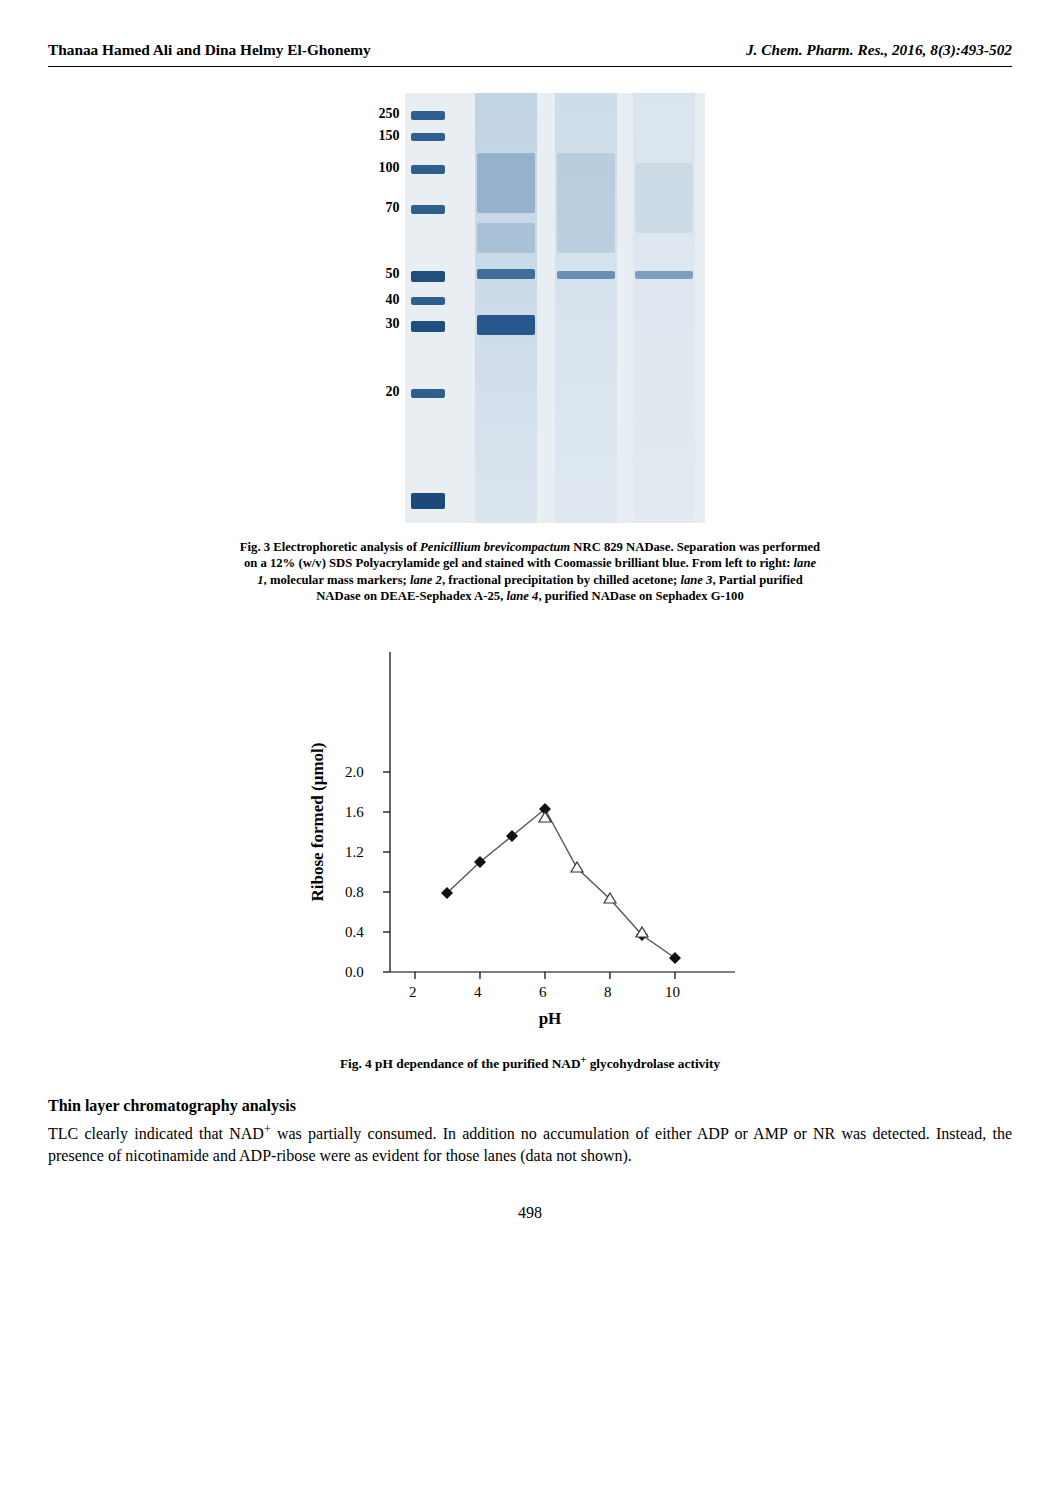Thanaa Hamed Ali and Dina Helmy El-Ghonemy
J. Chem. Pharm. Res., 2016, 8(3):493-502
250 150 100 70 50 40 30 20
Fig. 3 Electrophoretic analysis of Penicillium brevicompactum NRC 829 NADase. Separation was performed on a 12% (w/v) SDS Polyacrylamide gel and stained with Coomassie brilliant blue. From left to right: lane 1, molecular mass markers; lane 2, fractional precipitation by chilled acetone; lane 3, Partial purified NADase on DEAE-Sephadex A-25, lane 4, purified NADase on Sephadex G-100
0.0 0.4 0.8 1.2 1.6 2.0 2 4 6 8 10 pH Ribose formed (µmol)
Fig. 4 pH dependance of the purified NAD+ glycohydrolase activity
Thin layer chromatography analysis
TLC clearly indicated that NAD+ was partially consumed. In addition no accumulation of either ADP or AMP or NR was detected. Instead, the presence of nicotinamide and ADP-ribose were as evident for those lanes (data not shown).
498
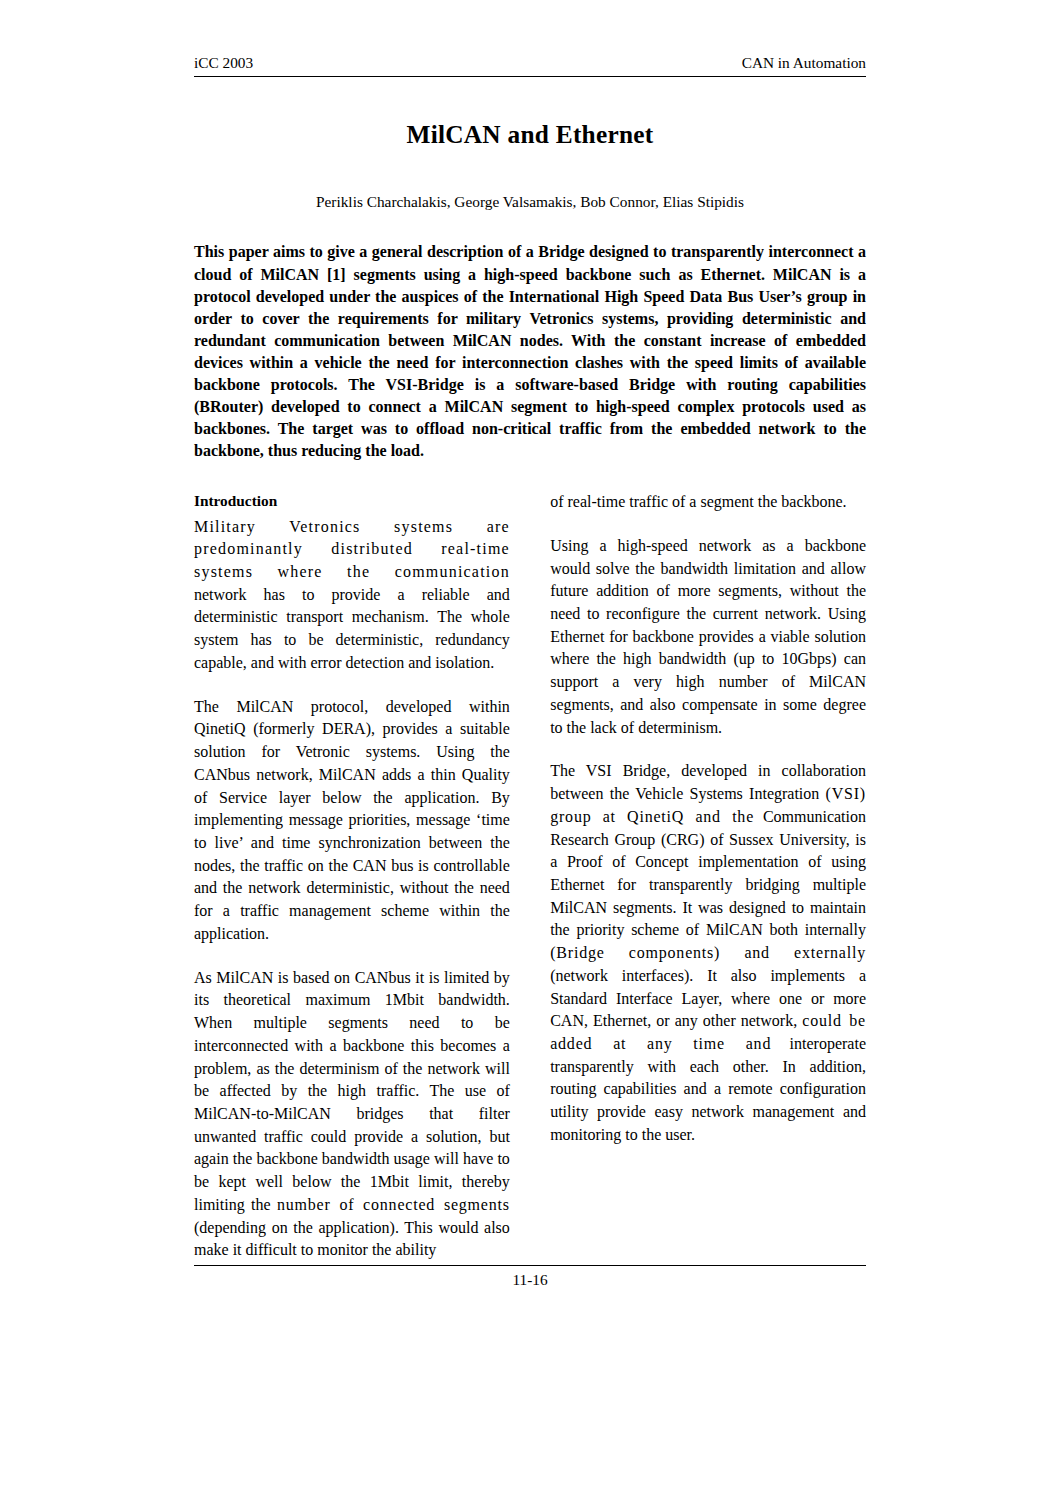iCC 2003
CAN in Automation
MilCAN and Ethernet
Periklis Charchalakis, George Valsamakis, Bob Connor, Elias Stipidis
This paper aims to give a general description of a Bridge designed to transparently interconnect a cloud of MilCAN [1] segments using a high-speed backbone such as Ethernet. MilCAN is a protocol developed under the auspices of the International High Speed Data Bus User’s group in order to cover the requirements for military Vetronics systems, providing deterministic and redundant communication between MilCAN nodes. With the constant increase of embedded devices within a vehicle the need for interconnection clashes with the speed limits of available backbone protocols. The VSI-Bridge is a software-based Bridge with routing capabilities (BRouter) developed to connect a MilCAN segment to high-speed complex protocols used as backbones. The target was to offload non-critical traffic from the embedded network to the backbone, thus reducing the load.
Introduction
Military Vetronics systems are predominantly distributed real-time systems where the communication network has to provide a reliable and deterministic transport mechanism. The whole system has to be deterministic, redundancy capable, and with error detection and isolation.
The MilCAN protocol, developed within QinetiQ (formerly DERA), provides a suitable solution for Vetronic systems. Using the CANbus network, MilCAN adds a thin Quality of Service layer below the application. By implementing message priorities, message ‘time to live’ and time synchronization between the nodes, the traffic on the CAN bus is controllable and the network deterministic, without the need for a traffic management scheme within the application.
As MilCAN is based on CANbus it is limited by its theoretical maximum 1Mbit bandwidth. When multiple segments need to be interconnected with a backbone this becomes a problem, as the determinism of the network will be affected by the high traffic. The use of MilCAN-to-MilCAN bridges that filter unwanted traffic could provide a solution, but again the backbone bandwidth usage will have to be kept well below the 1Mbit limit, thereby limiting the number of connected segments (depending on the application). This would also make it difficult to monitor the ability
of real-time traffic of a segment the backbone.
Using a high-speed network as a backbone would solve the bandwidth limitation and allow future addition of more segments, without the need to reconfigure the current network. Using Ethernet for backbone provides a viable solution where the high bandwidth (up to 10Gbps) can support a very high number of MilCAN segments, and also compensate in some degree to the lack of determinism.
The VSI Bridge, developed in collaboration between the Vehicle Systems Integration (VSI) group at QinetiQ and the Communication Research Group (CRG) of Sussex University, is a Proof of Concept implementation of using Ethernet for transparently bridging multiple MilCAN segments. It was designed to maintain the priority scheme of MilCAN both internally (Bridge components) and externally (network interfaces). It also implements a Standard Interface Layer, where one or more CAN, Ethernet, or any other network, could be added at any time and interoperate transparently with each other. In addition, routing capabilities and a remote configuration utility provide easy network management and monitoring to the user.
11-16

__________

Scan the entries above, and wherever a line holds the string "purified", copy it.

**Solution to this exercise**
Fig. 3 Electrophoretic analysis of Penicillium brevicompactum NRC 829 NADase. Separation was performed on a 12% (w/v) SDS Polyacrylamide gel and stained with Coomassie brilliant blue. From left to right: lane 1, molecular mass markers; lane 2, fractional precipitation by chilled acetone; lane 3, Partial purified NADase on DEAE-Sephadex A-25, lane 4, purified NADase on Sephadex G-100
Fig. 4 pH dependance of the purified NAD+ glycohydrolase activity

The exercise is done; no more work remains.